If all these sources of increased revenue, together with such retrenchments as the proprietors of Parliament could be induced to permit, proved insufficient to supply the deficit occasioned by the repeal of so many taxes, it would have been a trifling evil to make up the deficiency for a single year by the issue of, certainly, far less than a million of exchequer bills. In the meantime, public attention would have been drawn to the possible necessity of a new tax; the merits and defects of all those which could occur to any one, would have been fully canvassed, and the least objectionable, or the least unacceptable, might have been chosen; unless a Parliamentary Reform, occurring in the meantime, should bring about (as, if not a mere imposture, it undoubtedly would) such retrenchment as would have rendered not these alone, but many others of our taxes altogether unnecessary.

It is not too late, even now, for the Ministers to adopt this course; but we fear there is little chance of it.

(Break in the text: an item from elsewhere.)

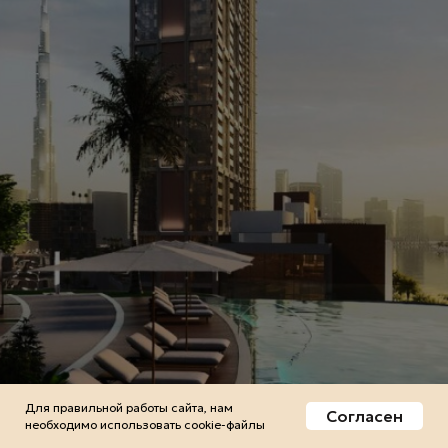
Для правильной работы сайта, нам
Согласен
необходимо использовать сookie-файлы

In giving up the proposed tax on the transfer of land and stock, the Ministry have abandoned the intended reduction of the duties on tobacco, and the abolition of those on glass. The first we do not lament; as we have no hope that a reduction, which would still have left a duty of 600 per cent. would have had the effect expected from it, and which alone could justify it,—the prevention of smuggling. The change of determination with respect to the duty on glass, we deeply regret.

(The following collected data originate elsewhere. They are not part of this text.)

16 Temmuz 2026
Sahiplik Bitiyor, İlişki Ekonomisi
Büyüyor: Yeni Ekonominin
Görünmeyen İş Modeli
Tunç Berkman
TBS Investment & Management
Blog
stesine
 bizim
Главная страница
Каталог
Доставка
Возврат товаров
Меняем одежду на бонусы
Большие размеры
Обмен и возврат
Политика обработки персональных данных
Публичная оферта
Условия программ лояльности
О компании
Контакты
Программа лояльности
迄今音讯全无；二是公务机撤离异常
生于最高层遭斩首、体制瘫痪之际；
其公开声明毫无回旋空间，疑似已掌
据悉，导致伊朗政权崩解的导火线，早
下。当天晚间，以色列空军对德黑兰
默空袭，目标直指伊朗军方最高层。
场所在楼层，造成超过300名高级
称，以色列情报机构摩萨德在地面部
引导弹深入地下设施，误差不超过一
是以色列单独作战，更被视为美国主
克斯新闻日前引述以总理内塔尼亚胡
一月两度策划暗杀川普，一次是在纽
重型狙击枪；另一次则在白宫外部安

[1 ]For the term, see Hume, History of England, Vol. VII, p. 227.

[2 ]The words appear in the Acts authorizing the raising of money by a bond issue on the credit of the Consolidated Fund; see, e.g., 28 George III, c. 26 (1788): “and moreover, that no Money to be lent upon the Security of this Act shall be rated or assessed to any Tax or Assessment whatsoever.”

[3 ]A reply by Spencer (11 Feb., 1831), PD, 3rd ser., Vol. 2, cols. 446-7. The wartime taxes referred to both as income and property taxes were established by 38 George III, c. 60 (1798), and 39 George III, c. 13 (1799), and repealed in effect by 56 George III, c. 65 (1816).

[4 ]See, e.g., leading articles in the Morning Chronicle, 12 Feb., p. 4, and The Times, 12 Feb., p. 3.

[5 ]The name used to personify the rick-burning and other current disturbances in the agricultural areas mostly of the south.

[6 ]Thomas Denman.

[7 ]Spencer, speech of 11 Feb., cols. 404-6.

[8 ]For the concluding two, part of the “taxes on knowledge,” see No. 177, n2.